Le même jour, le préfet des Pyrénées-Orientales a saisi en urgence le tribunal administratif de Montpellier, lui demandant de suspendre l’exécution de ces arrêtés municipaux (procédure spéciale de déféré suspension du préfet) qui concernaient précisément le musée des monnaies et médailles Joseph Puig, le muséum d’histoire naturelle, le musée Hyacinthe Rigaud et le musée de la Casa Pairal.

Par une ordonnance du 15 février 2021, le tribunal administratif de Montpellier a donné raison au représentant de l’État en prononçant la suspension immédiate de l’exécution des arrêtés de Louis Alliot.

Pour parvenir à cette décision, le juge des référés a rappelé que les musées concernés de la ville de Perpignan constituaient tous juridiquement des établissements recevant du public relevant de la catégorie Y.

Or l’article 45 du décret du Premier ministre du 29 octobre 2020 prescrivant les mesures générales nécessaires pour faire face à l’épidémie de covid-19 dans le cadre de l’urgence sanitaire est très clair. Il prévoit précisément une fermeture au public jusqu’à nouvel ordre de tous établissements relevant de la catégorie Y, sur tout le territoire national :

« Les établissements (…) figurant ci-après ne peuvent accueillir du public : (…) 4° Établissements de type Y : Musées, salles destinées à recevoir des expositions à vocation culturelle (scientifique, technique ou artistique, etc.), ayant un caractère temporaire ».

Les arrêtés du maire de Perpignan se heurtaient donc en l’espèce à deux règles juridiques fondamentales :

  • La hiérarchie des normes, à savoir qu’un arrêté municipal ne peut pas méconnaître les dispositions d’un décret ministériel ;
  • Et le parallélisme des formes, qui implique que le maire de Perpignan ne peut pas lui-même changer une règle édictée par le Premier ministre pour tout le territoire national, même si elle ne lui convient pas.

On comprend en creux que le juge des référés n’est pas nécessairement en désaccord avec la position du maire de Perpignan, puisqu’il prend la peine de souligner en fin d’ordonnance que la mise en place de stricts protocoles sanitaires ou une évolution favorable du contexte sanitaire pourraient justifier une réouverture des musées à l'avenir.

Mais la décision rendue est fondée en droit sur l’incompétence de Louis Alliot : le premier édile de Perpignan n’a pas la compétence juridique pour se substituer au Premier ministre et rouvrir lui-même les musées de sa ville, comme le rappelle le juge :

« (…) dès lors qu’il est constant que (les musées) constituent des établissements relevant de la catégorie Y, le moyen tiré de la méconnaissance de ces dispositions par les arrêtés contestés du 8 février 2021 qui autorisent leur ouverture est, en l’état de l’instruction, de nature à faire naître un doute sérieux quant à la légalité de ces décisions, sans qu’y fasse obstacle la mise en place de protocoles sanitaires particulièrement stricts diminuant ainsi fortement le risque de transmission du virus dans ces établissements ou une évolution favorable du contexte sanitaire, qui, si elles sont susceptibles de remettre en cause l’appréciation portée par le Premier ministre sur la fermeture de ce type d’établissement, ne peuvent permettre à un maire de procéder lui-même à cette ouverture (…) ».

Le raisonnement du tribunal administratif de Montpellier est logique et imparable. On touche ici aux limites de la décentralisation qui, si elle confère des responsabilités élargies aux collectivités territoriales et donc aux maires, doit se concilier avec la déconcentration et l’unité du pouvoir politique de l’État : la France n’est pas un État fédéral. Si elle est critiquable, c’est la logique de l’égalité républicaine qui impose la même règle étatique sur l’ensemble du territoire national.

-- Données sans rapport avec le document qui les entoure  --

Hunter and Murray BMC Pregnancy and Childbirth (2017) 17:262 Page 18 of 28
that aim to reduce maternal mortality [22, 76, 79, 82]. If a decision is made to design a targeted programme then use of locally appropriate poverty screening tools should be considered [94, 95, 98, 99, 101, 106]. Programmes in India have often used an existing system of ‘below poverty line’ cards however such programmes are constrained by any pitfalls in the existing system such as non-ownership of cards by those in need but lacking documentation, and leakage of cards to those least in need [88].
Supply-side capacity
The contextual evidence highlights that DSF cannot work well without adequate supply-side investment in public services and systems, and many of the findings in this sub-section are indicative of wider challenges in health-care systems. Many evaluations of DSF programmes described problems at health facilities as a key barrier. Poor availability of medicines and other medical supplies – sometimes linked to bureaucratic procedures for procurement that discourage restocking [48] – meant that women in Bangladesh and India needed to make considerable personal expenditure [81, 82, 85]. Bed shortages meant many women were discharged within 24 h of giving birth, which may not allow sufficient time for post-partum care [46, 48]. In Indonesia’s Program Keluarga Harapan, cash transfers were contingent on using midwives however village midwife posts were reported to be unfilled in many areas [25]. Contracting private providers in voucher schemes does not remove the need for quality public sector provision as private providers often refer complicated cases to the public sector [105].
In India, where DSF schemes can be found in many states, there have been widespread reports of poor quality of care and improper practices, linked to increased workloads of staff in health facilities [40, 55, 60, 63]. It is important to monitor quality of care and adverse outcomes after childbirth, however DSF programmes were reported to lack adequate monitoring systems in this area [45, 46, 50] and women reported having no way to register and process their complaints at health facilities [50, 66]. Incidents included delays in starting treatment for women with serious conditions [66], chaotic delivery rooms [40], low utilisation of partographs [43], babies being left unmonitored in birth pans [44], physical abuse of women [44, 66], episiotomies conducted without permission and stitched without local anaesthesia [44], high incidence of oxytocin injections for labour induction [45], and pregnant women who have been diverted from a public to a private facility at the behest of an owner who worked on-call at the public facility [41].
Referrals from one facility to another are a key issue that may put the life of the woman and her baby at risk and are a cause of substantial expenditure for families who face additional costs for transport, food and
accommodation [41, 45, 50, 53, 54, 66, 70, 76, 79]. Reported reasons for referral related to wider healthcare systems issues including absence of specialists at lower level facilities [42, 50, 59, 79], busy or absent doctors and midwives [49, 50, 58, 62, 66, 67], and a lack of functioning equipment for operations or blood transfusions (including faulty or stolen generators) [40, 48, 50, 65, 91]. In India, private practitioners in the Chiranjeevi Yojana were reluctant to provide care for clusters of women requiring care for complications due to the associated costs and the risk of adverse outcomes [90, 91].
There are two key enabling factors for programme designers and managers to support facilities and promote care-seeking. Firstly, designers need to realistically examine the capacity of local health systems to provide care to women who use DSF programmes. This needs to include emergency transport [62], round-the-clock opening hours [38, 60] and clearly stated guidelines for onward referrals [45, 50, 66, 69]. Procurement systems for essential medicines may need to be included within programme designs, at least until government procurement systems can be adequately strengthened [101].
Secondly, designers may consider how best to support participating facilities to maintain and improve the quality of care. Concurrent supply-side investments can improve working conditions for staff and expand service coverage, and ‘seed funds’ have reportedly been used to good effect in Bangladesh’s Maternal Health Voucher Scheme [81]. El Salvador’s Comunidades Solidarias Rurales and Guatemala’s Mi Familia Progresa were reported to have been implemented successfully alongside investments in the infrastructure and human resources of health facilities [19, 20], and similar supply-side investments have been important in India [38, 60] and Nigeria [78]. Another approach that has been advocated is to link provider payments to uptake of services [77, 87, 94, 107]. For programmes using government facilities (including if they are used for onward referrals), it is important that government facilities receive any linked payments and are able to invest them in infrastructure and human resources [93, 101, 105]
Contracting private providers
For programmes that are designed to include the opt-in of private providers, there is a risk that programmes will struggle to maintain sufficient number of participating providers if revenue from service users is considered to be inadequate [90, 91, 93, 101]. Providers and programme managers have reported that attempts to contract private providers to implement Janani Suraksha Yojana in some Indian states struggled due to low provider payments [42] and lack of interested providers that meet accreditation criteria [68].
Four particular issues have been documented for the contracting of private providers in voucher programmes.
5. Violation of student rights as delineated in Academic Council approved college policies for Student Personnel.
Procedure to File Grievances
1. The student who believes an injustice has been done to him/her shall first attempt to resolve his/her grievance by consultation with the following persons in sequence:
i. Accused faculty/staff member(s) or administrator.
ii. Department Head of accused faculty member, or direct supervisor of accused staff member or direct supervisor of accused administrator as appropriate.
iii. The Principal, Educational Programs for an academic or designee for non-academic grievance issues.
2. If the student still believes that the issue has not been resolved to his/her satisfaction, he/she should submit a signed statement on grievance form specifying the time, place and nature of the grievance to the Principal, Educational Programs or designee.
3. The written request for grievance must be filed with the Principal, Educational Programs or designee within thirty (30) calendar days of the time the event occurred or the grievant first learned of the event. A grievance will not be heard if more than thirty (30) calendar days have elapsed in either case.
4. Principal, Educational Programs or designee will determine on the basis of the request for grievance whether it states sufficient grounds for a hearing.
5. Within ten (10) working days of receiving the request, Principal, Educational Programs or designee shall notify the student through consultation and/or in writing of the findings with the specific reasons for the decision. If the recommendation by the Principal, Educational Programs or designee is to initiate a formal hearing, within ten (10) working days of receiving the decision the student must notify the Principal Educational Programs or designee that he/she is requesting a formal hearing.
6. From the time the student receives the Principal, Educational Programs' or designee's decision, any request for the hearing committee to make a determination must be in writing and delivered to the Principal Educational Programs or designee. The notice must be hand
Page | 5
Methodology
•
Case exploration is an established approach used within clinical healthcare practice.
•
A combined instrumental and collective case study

D’autant plus que le Conseil d’État a très fortement limité les pouvoirs de police du maire récemment dans le cadre de l’état d’urgence sanitaire :

« Les articles L. 2212 1 et L. 2212 2 du code général des collectivités territoriales (…) autorisent le maire, y compris en période d’état d’urgence sanitaire, à prendre les mesures de police générale nécessaires au bon ordre, à la sûreté, à la sécurité et à la salubrité publiques dans sa commune. Le maire peut, le cas échéant, à ce titre, prendre des dispositions destinées à contribuer à la bonne application, sur le territoire de la commune, des mesures décidées par les autorités compétentes de l’État, notamment en interdisant, au vu des circonstances locales, l’accès à des lieux où sont susceptibles de se produire des rassemblements. En revanche, la police spéciale instituée par le législateur fait obstacle, pendant la période où elle trouve à s’appliquer, à ce que le maire prenne au titre de son pouvoir de police générale des mesures destinées à lutter contre la catastrophe sanitaire, à moins que des raisons impérieuses liées à des circonstances locales en rendent l’édiction indispensable et à condition de ne pas compromettre, ce faisant, la cohérence et l’efficacité de celles prises dans ce but par les autorités compétentes de l’État » (CE, 17 avril 2020, n° 440057).


Pour résumer, les maires ne disposent donc pas à ce jour de la compétence juridique pour décider de l’ouverture de tel ou tel lieu de culture fermé par l’État pendant l’état d’urgence sanitaire et ne peuvent pas alléger les mesures d’interdiction étatique au titre de leur pouvoir de police, compte tenu de la situation sanitaire.

Les musées comme tous les lieux de culture sont donc suspendus au bon vouloir de l’État : ils resteront tous fermés ou rouvriront tous en même temps, sans entre-deux. Pour la santé de nos âmes, espérons une réouverture nationale au plus vite.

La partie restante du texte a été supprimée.